> _Problem to solve_
Go over the data below and say how many lines hold the word "picture". Only the number is needed.
Records provided Start Marker
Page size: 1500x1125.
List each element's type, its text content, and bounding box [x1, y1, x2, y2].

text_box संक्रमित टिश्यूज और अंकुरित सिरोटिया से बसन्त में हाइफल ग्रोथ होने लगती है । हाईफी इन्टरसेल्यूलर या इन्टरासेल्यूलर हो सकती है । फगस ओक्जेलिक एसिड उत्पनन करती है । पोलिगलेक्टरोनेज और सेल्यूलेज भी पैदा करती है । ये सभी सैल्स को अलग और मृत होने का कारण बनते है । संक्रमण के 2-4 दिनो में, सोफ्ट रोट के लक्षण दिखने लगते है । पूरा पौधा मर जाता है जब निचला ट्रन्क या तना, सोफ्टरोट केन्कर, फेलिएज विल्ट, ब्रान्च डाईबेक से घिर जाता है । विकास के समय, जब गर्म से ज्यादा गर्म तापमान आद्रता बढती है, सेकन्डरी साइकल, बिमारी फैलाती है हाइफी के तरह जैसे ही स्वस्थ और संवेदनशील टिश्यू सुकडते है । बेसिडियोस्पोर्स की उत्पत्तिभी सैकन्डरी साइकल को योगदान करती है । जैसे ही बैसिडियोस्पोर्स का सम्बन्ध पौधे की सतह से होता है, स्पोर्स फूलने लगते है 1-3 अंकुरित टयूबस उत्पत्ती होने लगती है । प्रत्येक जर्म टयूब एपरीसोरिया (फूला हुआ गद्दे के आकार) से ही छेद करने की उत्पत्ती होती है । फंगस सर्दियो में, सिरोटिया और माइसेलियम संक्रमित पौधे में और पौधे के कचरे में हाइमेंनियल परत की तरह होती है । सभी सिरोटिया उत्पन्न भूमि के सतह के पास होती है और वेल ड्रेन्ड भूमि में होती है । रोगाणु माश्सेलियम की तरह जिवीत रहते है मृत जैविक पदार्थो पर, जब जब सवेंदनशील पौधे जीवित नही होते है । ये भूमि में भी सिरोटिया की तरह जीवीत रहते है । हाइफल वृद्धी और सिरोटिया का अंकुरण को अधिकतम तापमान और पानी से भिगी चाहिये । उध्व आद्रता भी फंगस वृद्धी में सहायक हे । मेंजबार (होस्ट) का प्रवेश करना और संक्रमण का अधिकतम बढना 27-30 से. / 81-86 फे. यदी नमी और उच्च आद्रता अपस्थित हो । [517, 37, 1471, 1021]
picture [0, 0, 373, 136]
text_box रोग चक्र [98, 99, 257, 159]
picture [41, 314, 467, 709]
Records provided End Marker
> _Response below_
2